*** Records shown ***
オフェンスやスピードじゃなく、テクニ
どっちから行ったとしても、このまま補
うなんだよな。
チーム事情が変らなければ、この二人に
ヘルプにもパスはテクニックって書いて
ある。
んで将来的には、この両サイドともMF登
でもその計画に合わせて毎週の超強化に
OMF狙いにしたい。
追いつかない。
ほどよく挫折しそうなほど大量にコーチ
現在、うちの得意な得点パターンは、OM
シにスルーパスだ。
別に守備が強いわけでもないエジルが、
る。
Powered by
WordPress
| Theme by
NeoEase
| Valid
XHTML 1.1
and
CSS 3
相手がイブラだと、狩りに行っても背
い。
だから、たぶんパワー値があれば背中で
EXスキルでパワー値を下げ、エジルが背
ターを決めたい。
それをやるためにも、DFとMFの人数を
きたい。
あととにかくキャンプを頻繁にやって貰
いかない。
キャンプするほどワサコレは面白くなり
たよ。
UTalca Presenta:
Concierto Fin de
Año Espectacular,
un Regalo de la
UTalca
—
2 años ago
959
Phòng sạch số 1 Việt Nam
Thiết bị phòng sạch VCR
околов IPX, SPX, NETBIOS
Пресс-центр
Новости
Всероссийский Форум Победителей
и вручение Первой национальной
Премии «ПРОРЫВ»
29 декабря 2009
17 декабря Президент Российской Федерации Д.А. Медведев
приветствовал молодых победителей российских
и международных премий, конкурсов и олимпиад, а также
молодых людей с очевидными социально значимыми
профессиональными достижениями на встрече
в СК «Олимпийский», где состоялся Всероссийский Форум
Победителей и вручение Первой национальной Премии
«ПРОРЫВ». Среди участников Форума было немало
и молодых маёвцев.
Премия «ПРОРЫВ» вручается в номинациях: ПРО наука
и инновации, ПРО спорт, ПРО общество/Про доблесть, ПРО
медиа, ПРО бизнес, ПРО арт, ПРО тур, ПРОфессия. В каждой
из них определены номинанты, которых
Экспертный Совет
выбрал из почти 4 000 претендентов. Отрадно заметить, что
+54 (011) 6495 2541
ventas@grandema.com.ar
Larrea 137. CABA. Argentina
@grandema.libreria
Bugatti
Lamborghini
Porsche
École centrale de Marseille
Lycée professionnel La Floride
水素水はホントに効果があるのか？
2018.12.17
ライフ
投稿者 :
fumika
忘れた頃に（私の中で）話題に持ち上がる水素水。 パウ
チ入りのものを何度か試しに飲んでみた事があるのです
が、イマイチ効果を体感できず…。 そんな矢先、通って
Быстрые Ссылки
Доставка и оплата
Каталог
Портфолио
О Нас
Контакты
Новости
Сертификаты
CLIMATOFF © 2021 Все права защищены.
***
Your task: The required output is the full set of entries, reproduced verbatim.

Result:
オフェンスやスピードじゃなく、テクニ
どっちから行ったとしても、このまま補
うなんだよな。
チーム事情が変らなければ、この二人に
ヘルプにもパスはテクニックって書いて
ある。
んで将来的には、この両サイドともMF登
でもその計画に合わせて毎週の超強化に
OMF狙いにしたい。
追いつかない。
ほどよく挫折しそうなほど大量にコーチ
現在、うちの得意な得点パターンは、OM
シにスルーパスだ。
別に守備が強いわけでもないエジルが、
る。
Powered by
WordPress
| Theme by
NeoEase
| Valid
XHTML 1.1
and
CSS 3
相手がイブラだと、狩りに行っても背
い。
だから、たぶんパワー値があれば背中で
EXスキルでパワー値を下げ、エジルが背
ターを決めたい。
それをやるためにも、DFとMFの人数を
きたい。
あととにかくキャンプを頻繁にやって貰
いかない。
キャンプするほどワサコレは面白くなり
たよ。
UTalca Presenta:
Concierto Fin de
Año Espectacular,
un Regalo de la
UTalca
—
2 años ago
959
Phòng sạch số 1 Việt Nam
Thiết bị phòng sạch VCR
околов IPX, SPX, NETBIOS
Пресс-центр
Новости
Всероссийский Форум Победителей
и вручение Первой национальной
Премии «ПРОРЫВ»
29 декабря 2009
17 декабря Президент Российской Федерации Д.А. Медведев
приветствовал молодых победителей российских
и международных премий, конкурсов и олимпиад, а также
молодых людей с очевидными социально значимыми
профессиональными достижениями на встрече
в СК «Олимпийский», где состоялся Всероссийский Форум
Победителей и вручение Первой национальной Премии
«ПРОРЫВ». Среди участников Форума было немало
и молодых маёвцев.
Премия «ПРОРЫВ» вручается в номинациях: ПРО наука
и инновации, ПРО спорт, ПРО общество/Про доблесть, ПРО
медиа, ПРО бизнес, ПРО арт, ПРО тур, ПРОфессия. В каждой
из них определены номинанты, которых
Экспертный Совет
выбрал из почти 4 000 претендентов. Отрадно заметить, что
+54 (011) 6495 2541
ventas@grandema.com.ar
Larrea 137. CABA. Argentina
@grandema.libreria
Bugatti
Lamborghini
Porsche
École centrale de Marseille
Lycée professionnel La Floride
水素水はホントに効果があるのか？
2018.12.17
ライフ
投稿者 :
fumika
忘れた頃に（私の中で）話題に持ち上がる水素水。 パウ
チ入りのものを何度か試しに飲んでみた事があるのです
が、イマイチ効果を体感できず…。 そんな矢先、通って
Быстрые Ссылки
Доставка и оплата
Каталог
Портфолио
О Нас
Контакты
Новости
Сертификаты
CLIMATOFF © 2021 Все права защищены.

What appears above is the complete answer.